Restoring Trust in Government
Gallup released a poll last week finding that 75% of U.S. adults see widespread corruption in government. According to Gallup, the perception that government is corrupt has risen in the last decade from 2 in 3 to 3 in 4 people saying that they perceive government as corrupt. Compared to other countries with a free press, we did slightly better than Poland, Taiwan, and Cyprus—and slightly worse than Israel, Slovakia, and Belize.
If so many Americans see government as an institution plagued by widespread corruption, perhaps we should minimize the role of government in our society.
According to the Tax Foundation, this year, 31% of the nation’s income will go toward paying taxes.
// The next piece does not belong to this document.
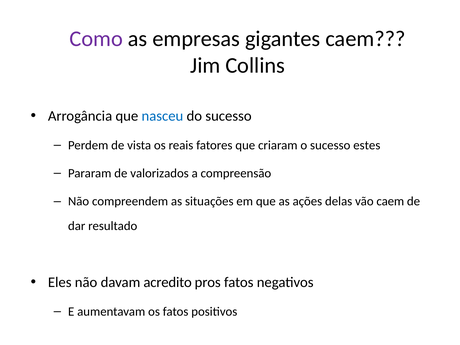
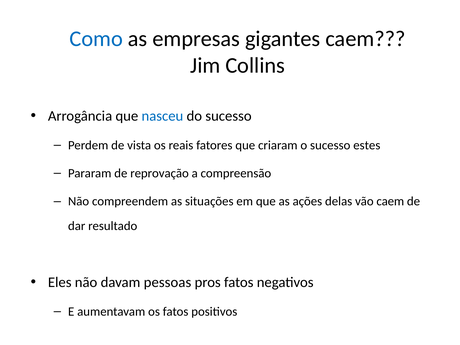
Como colour: purple -> blue
valorizados: valorizados -> reprovação
acredito: acredito -> pessoas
This means we’ll spend the first 114 days of the year working to pay for government.
Things are not much better if you focus only on our state. Missouri is not a low-tax state. And we’re one of the top states when it comes to the government picking winners and losers through corporate handouts.
There are a number of ways to minimize our dependence on government at the state and local levels, including: shifting services from the public sector to the private sector, freeing ourselves from onerous regulations, ending the routine practice of government officials doling out assistance to well-connected businesses, and giving parents the ability to choose which schools their children attend.
And of course, rooting out corruption means ensuring that government is as accountable as possible. No more backroom deals between government officials and government unions. In order to do this, we need to close the loophole in our state’s transparency laws that allows government officials to hold meetings with union officials behind closed doors. Because government unions play such an important role in the delivery of public services, they need to be as transparent and as accountable as possible.
If Missouri can implement these modest reforms, we’ll have taken a few big steps toward minimizing our dependence on government. And, I believe, restored trust in government won’t be too far behind.